Капелька воды — вечная путешественница. Вот она скопилась из мельчайших частиц влаги. Отяжелела. Скатилась с травинки на землю. Миллиарды таких капелек образуются как бы из ничего, высасывая влагу из воздуха. Они набухают и скатываются, уходят в землю и, казалось бы, исчезают бесследно, но и они продолжают свой путь подземными ключами… Вечный круговорот! Капля скатывается, куда-то стремится, испаряется, в облаке пара несется над землей и, как любящая дочь, опять припадает к родной земле… Что дает ей движение? Мотор — солнце. Безотказный гигантский насос! Солнце испаряет миллиарды капель, поднимая их с нагретой поверхности морей и океанов. Солнце нагревает воду и землю, и холодные потоки воздуха устремляются туда, где теплее, вытесняя другие потоки — теплые. Образуются ветры. Ветры несут миллиарды капелек и роняют их на землю дождем или снегом. Лежат капельки сверкающими кристаллами и ждут своего часа. Приходит весна, снега тают, журчащими струями устремляются в ручьи, в реки, все дальше, все больше, все шире — половодье. Так, путешествуя, капелька питает землю, растит хлеба и деревья, растворяет соли земли и перемещает их с одного места на другое, озорует и кормит, обрушивает на людей бедствия наводнений и дарит благодать изобилия и снова уносится в моря и океаны, где мотор-солнце запускает свой бесшумный насос.

Мудрый круговорот. И все же неточный, беспощадный к одним и сверхщедрый к другим.

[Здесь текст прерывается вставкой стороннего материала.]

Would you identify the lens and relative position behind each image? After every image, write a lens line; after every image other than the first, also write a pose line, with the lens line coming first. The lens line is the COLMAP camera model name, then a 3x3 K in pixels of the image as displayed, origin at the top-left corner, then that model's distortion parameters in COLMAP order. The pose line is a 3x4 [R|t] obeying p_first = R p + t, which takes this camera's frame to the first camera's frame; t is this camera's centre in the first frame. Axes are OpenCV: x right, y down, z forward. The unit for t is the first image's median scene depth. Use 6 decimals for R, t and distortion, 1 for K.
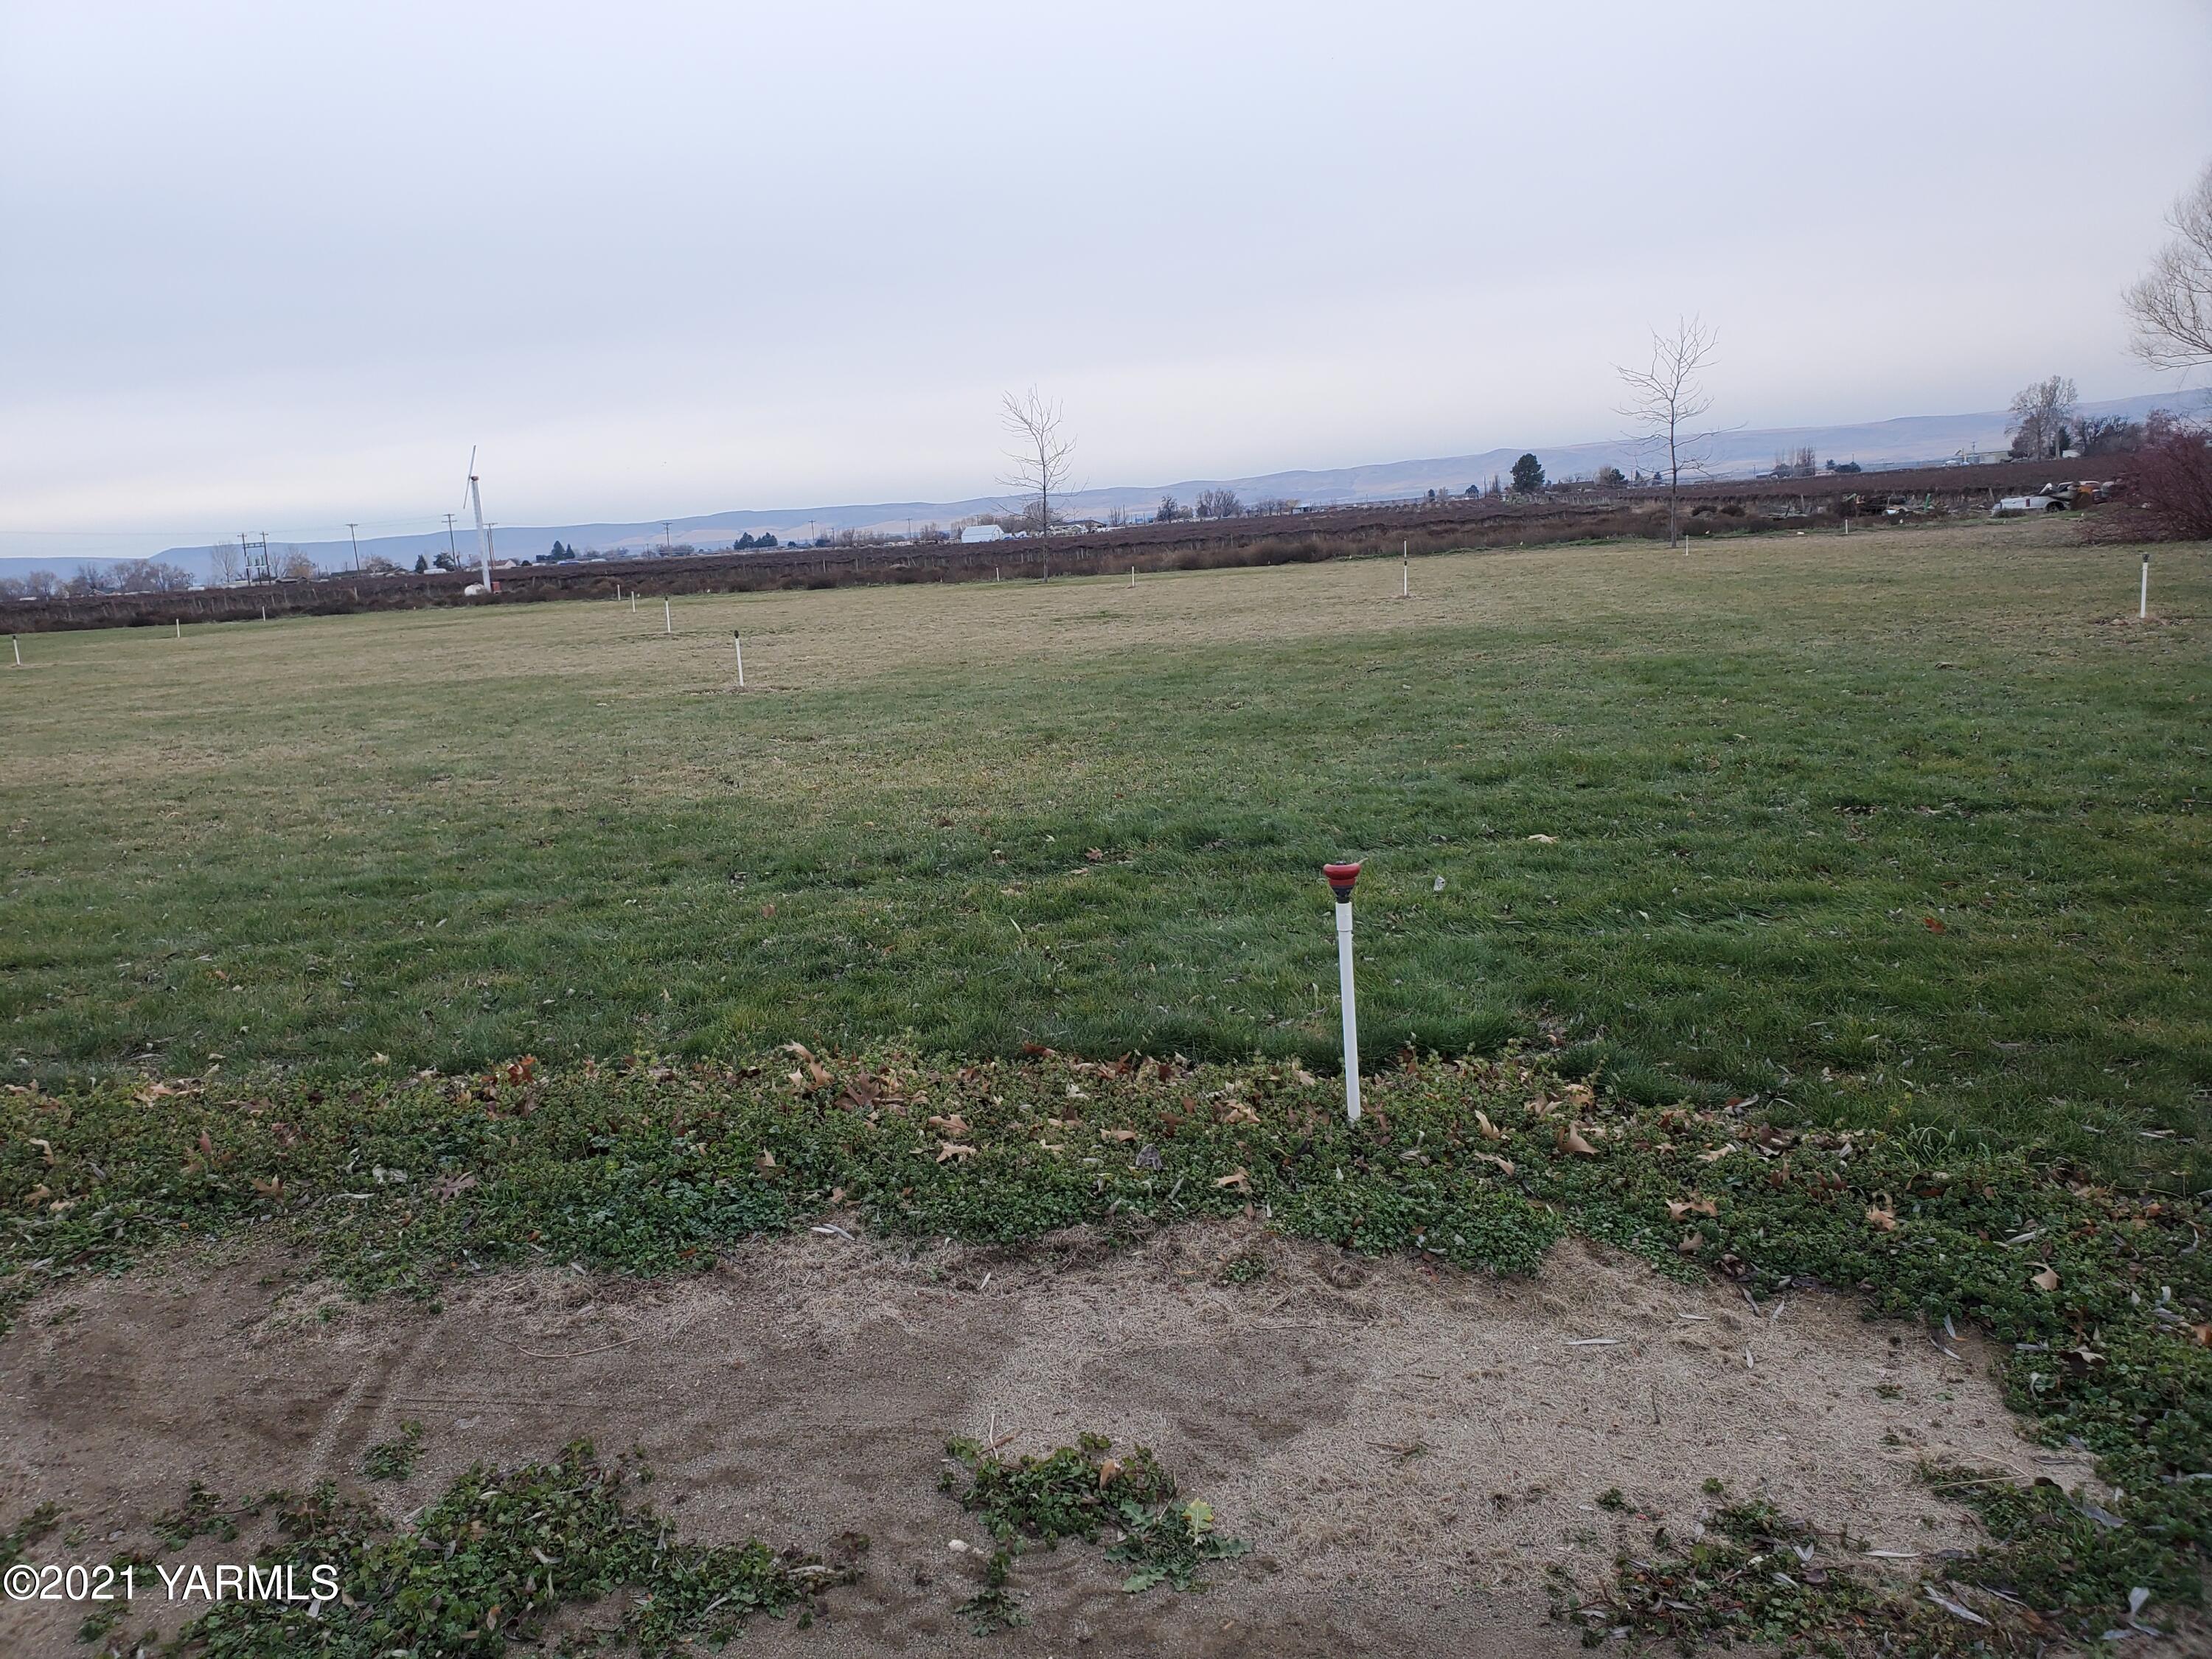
lens RADIAL K [[1750.1, 0, 1100.1], [0, 1750.1, 816.3], [0, 0, 1]] dist [0.012754, 0.049766]
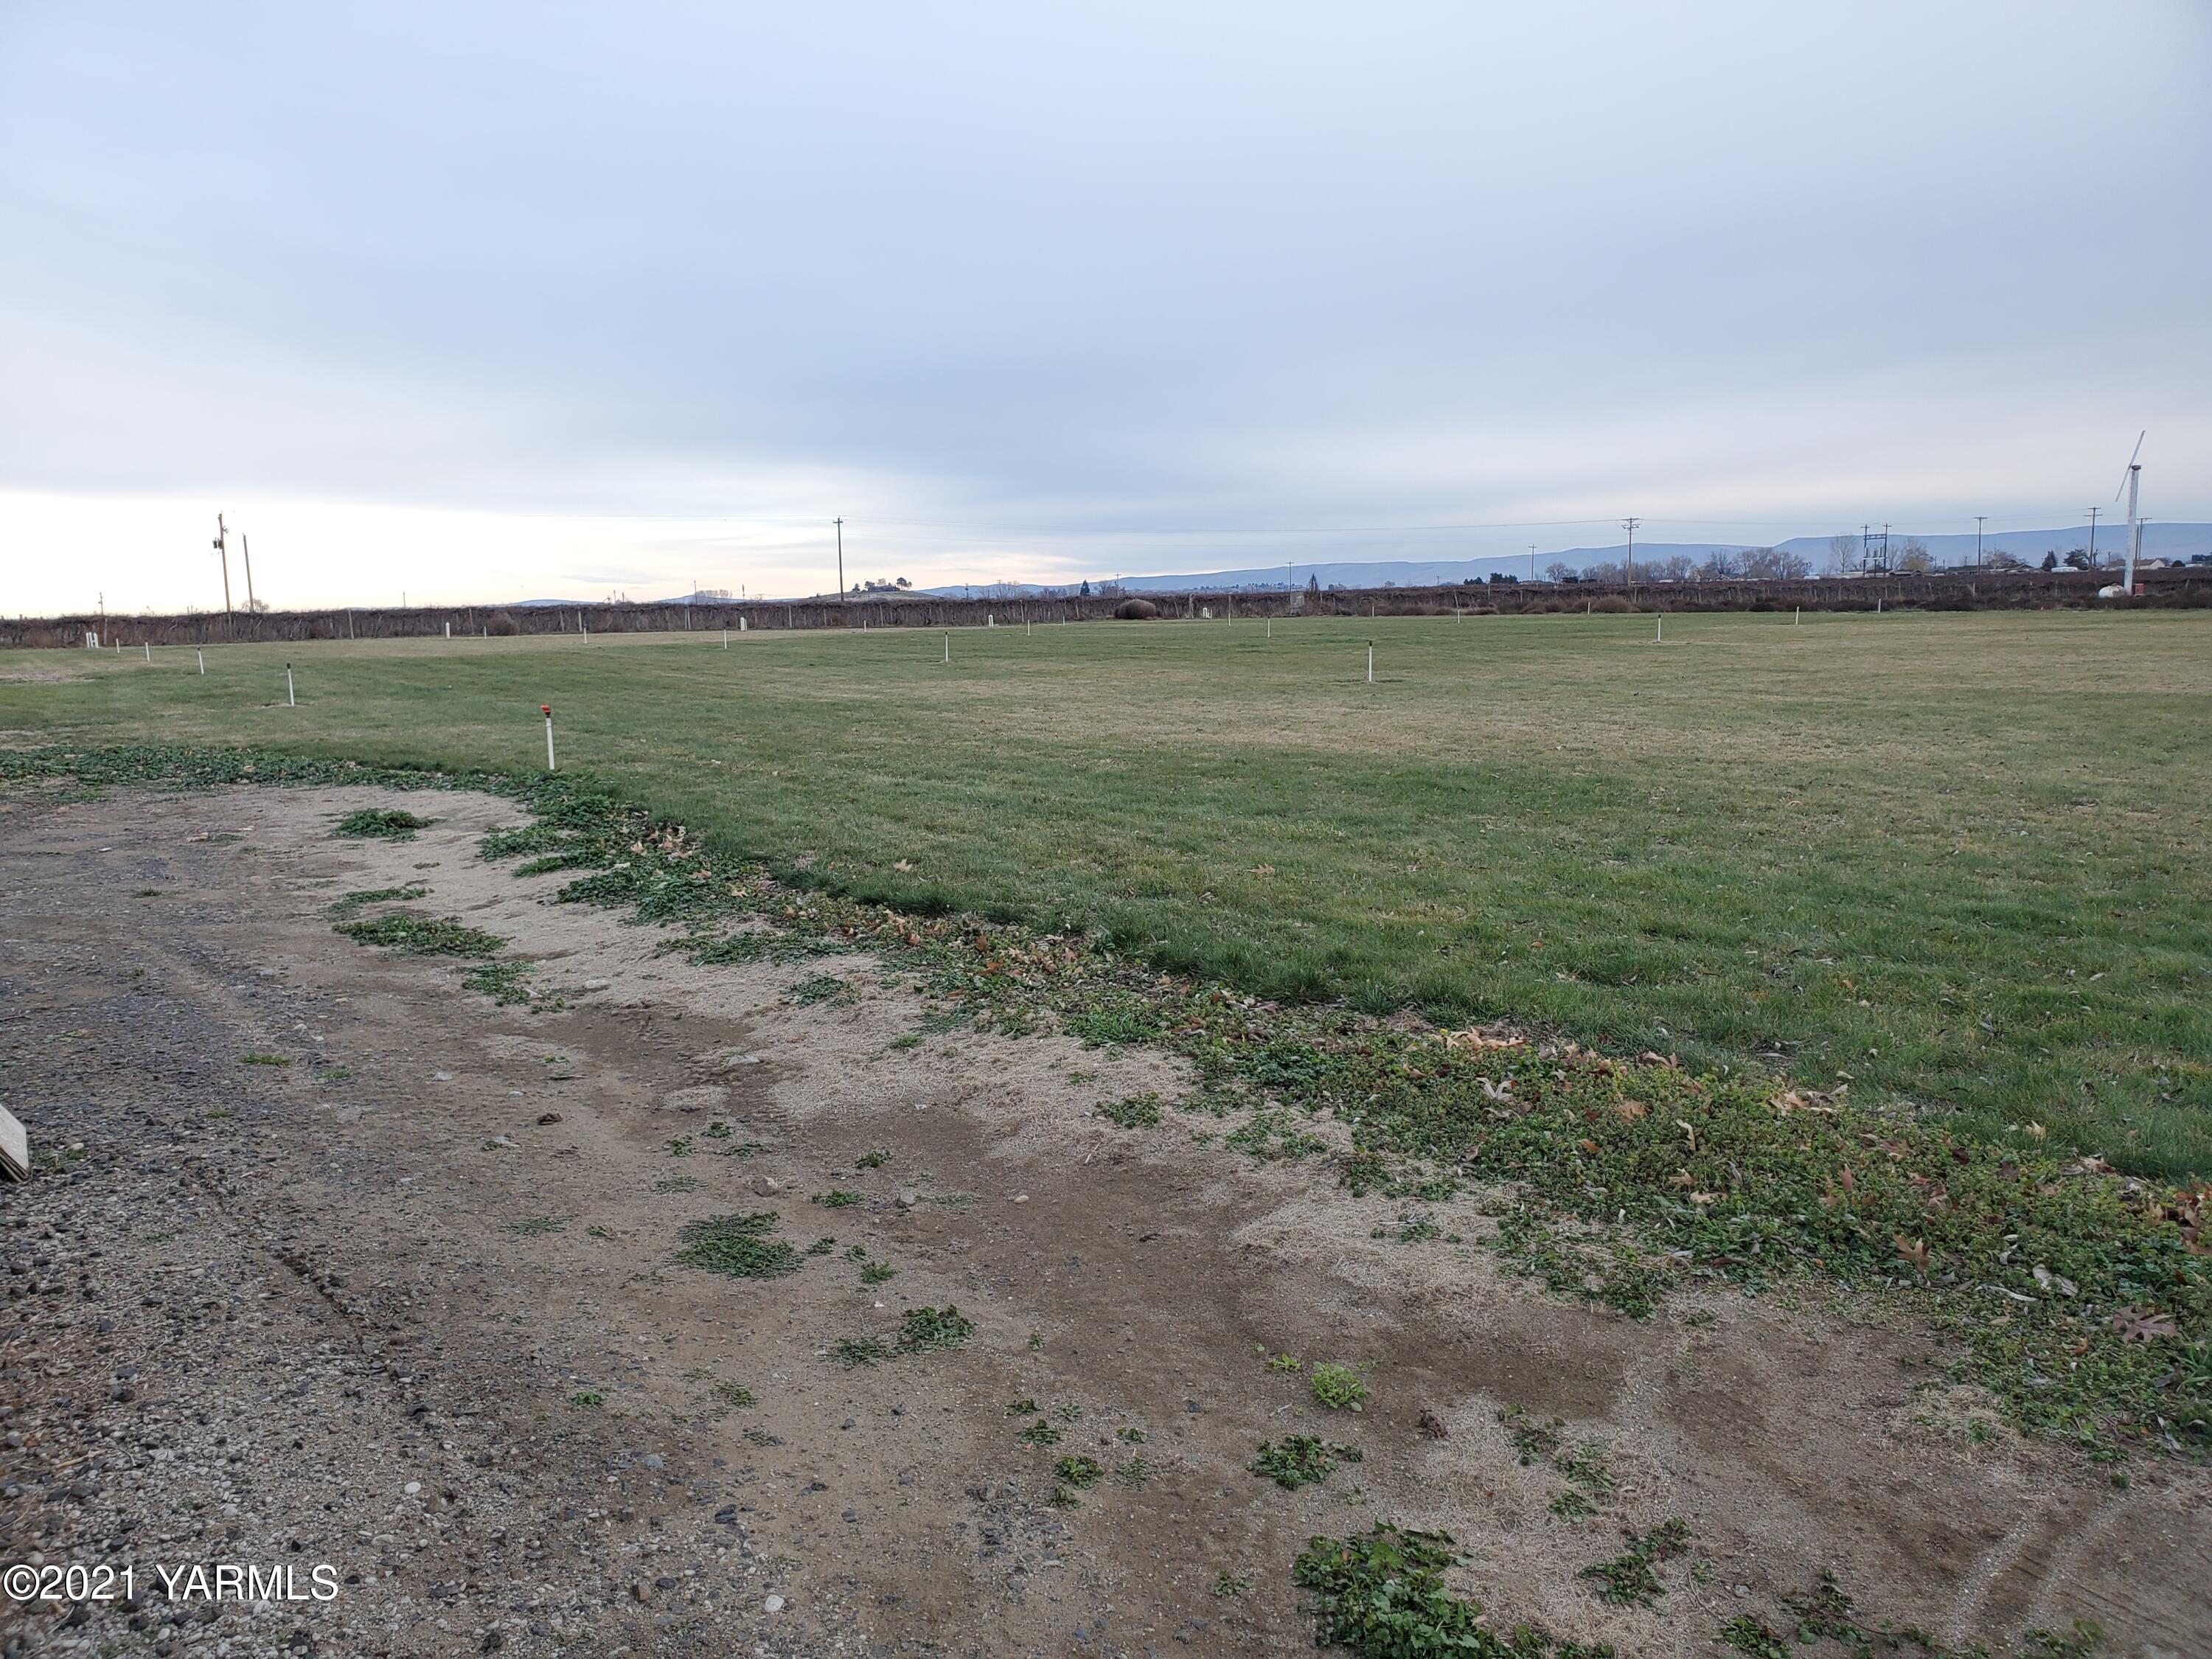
lens RADIAL K [[1750.1, 0, 1113.3], [0, 1750.1, 822.2], [0, 0, 1]] dist [0.012754, 0.049766]
pose [[0.673064, 0.149890, -0.724236, -0.084518], [-0.145174, 0.986973, 0.069350, -0.003957], [0.725196, 0.058463, 0.686056, 0.053900]]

Когда это было? В двадцать первом он приехал в Алма-Ату через несколько дней после того, как селевой поток обрушил на город страшную лавину камней и жидкой грязи. Улицы были завалены камнями, щебнем, землей. Обезумевшие люди искали в этом хаосе трупы своих близких…

А наводнения на Великой китайской равнине? После десятидневных дождей река Хуанхэ вырвалась из своего русла на густонаселенную низменность, снесла больше трех тысяч деревень и поглотила в своих беснующихся водах семь миллионов людей. Семь миллионов!..

Природа и мудра, и капризна. Могучие потоки воды она выносит на север, в Ледовитый океан, а на юге, там, где солнце и вода обеспечили бы благоденствие целых народов, там воду продают стаканами. Говорят — бесплодные пески. А на самом деле пустыня таит в себе сказочное богатство! В течение тысячелетий разливались и прихотливо перемещались воды Амударьи и Сырдарьи, оставляя после себя ценнейшие наносы. Академик Обручев утверждает, что по структуре трудно найти почвы плодороднее, чем в Каракумах и Кызылкумах. Стоит дать сюда пресные воды — и пески покроются фруктовыми садами и хлопковыми плантациями…

Но как изменить условия, созданные самой природой? Научимся ли мы когда-либо, сумеем ли мы создавать новые условия, диктуя природе свою разумную волю?

Вот мы возимся с этой донецкой речушкой, которая летом похожа на ручеек. Мы проложим ей новое русло и не позволим затапливать шахты. А если отвести по-своему, так, как нужно нам, большую многоводную реку и перегнать воду в эти выжженные солнцем пустыни? Хуанхэ несколько раз сама меняла русло. Почему же нам не изменить течение рек по инженерному расчету, по хозяйственному плану? Именно теперь, в годы громадных преобразований страны, мы можем взяться и за эту проблему. Я докажу, что бесхозяйственно оставлять втуне сказочные богатства юга!